FAQ about cluster updates

What do I do if a cluster update fails and the "the aliyun service is not running on the instance" error message is returned?

Cause

The Cloud Assistant agent becomes unavailable. As a result, the update command fails to be sent to the cluster.

Solution

Start or stop the Cloud Assistant agent. Then, update the cluster again. For more information, see Start, stop, or uninstall the Cloud Assistant Agent.

How do I handle the PLEG not healthy error?

The containers or container runtime does not respond. You need to restart the nodes and initiate the update again.

Procedures for updating the control plane and node pools

Update the control plane

ACK updates the control plane of your ACK Lingjun cluster based on the following procedure. The update policy specifies the following rules:

  1. Update the control plane and managed components, such as kube-apiserver, kube-controller-manager, and kube-scheduler.

  2. Update Kubernetes components, such as kube-proxy.

Update node pools

ACK updates the nodes in your cluster in batches. The batch update policy specifies the following rules:

  • ACK updates node pools one after one.

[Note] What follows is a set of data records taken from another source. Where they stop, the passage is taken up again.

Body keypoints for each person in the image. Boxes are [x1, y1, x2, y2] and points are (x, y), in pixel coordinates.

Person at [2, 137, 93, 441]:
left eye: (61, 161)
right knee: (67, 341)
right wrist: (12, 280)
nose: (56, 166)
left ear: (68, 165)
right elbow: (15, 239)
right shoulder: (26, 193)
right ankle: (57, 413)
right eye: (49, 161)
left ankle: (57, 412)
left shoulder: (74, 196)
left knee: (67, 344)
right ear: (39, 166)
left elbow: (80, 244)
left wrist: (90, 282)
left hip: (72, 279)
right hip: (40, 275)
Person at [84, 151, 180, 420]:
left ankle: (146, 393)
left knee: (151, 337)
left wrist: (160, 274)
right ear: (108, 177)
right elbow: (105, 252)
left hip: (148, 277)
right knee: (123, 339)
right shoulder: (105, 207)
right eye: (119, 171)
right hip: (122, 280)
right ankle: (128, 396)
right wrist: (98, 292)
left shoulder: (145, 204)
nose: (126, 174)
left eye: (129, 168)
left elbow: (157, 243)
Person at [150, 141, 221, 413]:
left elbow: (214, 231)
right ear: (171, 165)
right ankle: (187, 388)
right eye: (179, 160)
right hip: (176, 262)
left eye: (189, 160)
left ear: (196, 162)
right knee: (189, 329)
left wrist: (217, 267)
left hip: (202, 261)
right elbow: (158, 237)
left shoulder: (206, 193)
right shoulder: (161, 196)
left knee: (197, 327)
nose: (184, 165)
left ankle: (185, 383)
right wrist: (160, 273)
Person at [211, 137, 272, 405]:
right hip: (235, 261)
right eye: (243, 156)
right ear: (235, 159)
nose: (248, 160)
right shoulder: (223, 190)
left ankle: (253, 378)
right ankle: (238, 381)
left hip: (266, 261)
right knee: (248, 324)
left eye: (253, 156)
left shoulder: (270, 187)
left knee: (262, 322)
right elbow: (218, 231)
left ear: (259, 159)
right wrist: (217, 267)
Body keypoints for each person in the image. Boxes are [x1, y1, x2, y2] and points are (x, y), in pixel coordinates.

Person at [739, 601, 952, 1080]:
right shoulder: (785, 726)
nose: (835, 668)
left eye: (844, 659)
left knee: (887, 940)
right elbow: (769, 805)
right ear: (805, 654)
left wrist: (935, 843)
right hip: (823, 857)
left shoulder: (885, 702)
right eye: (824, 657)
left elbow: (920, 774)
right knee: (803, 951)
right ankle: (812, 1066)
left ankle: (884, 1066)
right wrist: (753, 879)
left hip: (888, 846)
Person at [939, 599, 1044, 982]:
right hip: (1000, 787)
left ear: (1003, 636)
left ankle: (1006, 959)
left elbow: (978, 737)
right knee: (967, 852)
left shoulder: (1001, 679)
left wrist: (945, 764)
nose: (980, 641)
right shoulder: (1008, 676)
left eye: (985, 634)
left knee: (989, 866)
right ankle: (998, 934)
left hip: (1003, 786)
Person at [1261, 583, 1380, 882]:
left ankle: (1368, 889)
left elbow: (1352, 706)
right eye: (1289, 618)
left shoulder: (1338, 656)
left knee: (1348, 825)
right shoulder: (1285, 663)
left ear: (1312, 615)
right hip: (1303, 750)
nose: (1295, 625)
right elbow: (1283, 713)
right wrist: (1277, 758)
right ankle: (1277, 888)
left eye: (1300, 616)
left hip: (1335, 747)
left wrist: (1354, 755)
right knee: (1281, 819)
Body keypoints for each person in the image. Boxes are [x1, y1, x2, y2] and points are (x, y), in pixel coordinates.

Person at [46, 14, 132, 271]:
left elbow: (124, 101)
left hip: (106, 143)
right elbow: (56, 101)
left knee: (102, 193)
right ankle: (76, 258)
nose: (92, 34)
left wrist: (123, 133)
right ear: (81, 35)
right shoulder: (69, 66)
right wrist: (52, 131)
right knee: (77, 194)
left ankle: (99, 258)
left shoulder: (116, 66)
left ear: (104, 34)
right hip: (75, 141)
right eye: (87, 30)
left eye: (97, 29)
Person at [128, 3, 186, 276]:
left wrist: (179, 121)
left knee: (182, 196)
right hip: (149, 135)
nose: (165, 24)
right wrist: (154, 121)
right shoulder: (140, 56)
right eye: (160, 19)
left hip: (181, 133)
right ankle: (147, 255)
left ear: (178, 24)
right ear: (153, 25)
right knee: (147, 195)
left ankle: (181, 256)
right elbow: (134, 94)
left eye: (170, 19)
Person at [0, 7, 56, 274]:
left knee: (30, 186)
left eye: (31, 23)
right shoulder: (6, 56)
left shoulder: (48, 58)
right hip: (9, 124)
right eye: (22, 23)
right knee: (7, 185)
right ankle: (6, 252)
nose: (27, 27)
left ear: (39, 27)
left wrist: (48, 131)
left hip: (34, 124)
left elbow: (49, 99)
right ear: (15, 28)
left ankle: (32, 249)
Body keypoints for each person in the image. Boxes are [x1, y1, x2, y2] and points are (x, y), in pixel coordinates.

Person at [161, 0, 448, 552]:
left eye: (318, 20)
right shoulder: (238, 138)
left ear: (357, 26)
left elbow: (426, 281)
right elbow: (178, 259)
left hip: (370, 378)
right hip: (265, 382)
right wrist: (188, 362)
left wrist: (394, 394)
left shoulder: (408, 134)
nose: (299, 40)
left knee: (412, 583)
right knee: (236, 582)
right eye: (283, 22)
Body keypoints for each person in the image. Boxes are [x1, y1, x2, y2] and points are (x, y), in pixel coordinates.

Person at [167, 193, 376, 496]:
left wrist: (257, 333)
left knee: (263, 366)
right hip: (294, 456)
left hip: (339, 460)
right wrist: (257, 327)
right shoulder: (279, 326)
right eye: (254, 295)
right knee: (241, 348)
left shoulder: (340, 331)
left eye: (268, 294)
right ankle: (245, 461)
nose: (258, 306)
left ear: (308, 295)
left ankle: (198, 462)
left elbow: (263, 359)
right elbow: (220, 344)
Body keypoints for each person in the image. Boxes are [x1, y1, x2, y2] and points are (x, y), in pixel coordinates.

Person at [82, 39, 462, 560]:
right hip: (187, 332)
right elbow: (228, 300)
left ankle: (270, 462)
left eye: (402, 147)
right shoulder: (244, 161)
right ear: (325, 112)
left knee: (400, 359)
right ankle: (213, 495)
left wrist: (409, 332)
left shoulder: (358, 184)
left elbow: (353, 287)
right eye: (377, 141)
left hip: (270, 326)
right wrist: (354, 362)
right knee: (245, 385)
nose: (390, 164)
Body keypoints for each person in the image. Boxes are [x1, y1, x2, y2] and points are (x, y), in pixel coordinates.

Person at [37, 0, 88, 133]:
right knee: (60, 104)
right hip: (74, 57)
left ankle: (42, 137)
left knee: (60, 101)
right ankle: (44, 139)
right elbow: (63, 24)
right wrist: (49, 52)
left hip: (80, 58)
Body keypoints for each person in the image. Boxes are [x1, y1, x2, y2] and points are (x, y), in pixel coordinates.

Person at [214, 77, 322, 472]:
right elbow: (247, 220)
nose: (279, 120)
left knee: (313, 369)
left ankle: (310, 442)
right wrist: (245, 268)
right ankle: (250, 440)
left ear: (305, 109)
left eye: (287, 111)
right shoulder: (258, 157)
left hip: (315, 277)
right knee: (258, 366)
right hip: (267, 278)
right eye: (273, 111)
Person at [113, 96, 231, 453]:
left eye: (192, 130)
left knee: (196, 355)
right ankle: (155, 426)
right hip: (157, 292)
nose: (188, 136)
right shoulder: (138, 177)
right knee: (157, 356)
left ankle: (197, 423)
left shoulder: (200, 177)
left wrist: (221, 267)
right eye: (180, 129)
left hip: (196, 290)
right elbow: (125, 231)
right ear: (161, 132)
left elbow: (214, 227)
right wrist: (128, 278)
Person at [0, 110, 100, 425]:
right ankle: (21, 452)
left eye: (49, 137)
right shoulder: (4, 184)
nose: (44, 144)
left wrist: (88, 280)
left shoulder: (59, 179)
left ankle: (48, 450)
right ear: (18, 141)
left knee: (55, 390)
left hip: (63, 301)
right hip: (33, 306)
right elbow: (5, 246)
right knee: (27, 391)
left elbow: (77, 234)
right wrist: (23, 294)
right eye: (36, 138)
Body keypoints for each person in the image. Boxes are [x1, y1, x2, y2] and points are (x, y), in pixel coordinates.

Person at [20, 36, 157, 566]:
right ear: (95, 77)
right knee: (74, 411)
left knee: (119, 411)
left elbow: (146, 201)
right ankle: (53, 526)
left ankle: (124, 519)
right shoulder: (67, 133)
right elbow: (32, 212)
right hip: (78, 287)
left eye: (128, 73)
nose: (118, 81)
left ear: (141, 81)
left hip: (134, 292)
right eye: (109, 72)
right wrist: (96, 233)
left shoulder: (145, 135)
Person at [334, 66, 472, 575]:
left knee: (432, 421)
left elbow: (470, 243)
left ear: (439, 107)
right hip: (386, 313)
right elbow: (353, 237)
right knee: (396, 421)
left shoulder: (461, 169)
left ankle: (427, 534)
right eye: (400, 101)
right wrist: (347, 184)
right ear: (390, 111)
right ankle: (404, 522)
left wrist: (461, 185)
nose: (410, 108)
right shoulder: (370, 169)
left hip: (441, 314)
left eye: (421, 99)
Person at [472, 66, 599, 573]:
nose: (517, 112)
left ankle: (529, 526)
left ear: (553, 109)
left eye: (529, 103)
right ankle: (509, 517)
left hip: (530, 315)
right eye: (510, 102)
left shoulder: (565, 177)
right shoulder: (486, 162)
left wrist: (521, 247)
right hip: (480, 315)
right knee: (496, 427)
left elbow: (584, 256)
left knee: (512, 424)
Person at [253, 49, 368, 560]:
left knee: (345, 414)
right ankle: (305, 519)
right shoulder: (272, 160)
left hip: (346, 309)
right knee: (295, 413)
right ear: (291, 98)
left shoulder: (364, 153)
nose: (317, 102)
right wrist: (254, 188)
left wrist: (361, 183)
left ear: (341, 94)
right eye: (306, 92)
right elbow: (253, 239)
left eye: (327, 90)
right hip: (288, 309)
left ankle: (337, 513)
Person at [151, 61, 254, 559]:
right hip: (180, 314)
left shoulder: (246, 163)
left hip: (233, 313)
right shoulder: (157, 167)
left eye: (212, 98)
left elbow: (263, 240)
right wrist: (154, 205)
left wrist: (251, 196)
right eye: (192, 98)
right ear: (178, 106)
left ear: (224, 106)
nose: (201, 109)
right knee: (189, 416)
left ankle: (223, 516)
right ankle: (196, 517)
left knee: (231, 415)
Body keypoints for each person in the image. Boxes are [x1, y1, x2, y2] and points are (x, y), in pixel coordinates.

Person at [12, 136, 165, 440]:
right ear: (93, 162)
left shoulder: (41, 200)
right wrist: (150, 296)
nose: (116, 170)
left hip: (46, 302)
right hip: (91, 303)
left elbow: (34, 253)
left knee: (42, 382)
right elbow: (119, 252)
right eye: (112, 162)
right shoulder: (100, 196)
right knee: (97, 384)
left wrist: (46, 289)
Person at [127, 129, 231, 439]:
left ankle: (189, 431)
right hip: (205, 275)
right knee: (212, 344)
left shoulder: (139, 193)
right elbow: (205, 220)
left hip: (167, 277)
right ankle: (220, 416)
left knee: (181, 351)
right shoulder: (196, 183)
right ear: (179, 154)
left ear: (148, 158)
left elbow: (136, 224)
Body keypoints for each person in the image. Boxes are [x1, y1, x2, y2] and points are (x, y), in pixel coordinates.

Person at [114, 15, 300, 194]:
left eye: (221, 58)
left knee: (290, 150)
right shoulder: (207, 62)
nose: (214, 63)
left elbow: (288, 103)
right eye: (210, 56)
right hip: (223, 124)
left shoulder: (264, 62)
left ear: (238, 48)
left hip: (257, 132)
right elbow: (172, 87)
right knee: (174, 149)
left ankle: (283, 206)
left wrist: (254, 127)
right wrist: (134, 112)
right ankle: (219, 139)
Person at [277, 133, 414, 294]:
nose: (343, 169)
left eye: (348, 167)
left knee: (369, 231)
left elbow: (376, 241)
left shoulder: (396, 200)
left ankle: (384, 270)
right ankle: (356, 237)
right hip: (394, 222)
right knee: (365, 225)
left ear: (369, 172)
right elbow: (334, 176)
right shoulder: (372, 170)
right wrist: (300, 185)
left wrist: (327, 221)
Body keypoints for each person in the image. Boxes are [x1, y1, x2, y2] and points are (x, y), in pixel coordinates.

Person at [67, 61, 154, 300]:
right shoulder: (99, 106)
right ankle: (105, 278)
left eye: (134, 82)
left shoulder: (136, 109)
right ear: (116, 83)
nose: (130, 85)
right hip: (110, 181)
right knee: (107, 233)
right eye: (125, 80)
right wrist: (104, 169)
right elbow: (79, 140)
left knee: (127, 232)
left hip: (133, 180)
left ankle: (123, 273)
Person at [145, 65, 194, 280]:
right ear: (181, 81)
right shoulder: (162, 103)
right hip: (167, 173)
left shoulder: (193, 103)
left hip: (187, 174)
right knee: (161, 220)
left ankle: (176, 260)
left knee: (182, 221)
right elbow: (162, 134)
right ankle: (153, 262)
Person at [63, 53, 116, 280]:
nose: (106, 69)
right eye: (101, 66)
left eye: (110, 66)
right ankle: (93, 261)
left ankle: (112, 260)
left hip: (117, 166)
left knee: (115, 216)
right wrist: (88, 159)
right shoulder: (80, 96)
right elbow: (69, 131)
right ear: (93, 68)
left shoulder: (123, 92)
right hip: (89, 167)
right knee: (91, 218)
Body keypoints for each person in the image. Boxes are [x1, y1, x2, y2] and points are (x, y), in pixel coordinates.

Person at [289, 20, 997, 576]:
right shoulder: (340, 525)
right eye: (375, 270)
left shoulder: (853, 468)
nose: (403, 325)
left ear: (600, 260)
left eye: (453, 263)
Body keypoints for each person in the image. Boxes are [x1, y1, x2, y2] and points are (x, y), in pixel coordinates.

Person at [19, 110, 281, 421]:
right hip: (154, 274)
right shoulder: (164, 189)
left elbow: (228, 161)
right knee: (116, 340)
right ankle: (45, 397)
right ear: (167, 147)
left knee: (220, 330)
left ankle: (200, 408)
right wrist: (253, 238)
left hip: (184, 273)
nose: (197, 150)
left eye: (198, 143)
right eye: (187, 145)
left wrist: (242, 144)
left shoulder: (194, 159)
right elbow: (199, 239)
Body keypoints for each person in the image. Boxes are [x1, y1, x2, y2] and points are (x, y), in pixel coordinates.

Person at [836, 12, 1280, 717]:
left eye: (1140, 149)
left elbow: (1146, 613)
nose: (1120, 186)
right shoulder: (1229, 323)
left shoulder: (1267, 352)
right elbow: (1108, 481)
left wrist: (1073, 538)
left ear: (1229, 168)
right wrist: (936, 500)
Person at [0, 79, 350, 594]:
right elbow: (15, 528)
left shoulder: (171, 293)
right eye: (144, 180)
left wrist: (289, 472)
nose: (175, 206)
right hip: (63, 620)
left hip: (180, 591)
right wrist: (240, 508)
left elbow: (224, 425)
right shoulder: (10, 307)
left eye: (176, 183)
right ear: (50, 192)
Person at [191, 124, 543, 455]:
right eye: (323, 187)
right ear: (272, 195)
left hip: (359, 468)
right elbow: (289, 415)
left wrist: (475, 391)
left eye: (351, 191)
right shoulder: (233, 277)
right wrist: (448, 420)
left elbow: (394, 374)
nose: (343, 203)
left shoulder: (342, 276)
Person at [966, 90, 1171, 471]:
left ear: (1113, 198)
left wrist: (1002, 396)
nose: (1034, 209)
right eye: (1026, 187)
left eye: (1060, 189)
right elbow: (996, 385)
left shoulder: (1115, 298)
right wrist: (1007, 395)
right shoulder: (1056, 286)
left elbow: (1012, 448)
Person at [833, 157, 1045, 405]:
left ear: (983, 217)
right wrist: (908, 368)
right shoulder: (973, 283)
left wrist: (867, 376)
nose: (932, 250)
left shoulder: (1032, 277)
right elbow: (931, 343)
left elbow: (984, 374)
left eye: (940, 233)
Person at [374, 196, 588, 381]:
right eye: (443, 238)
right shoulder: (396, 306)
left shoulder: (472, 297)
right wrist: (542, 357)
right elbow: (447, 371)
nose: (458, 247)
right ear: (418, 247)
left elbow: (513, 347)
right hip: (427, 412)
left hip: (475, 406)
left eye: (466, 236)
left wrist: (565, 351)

  • The nodes in a node pool are updated in batches. The first batch includes one node. The number of nodes increases based on the powers of two in subsequent batches. The batch update policy still applies after you resume a paused update. You can specify the maximum batch size on the Node Pool Upgrade page. We recommend that you set the maximum batch size to 10. For more information, see Update a node pool.

References

If errors occur when you update ACK Lingjun clusters, refer to Cluster check items and suggestions on how to fix cluster issues to troubleshoot the errors.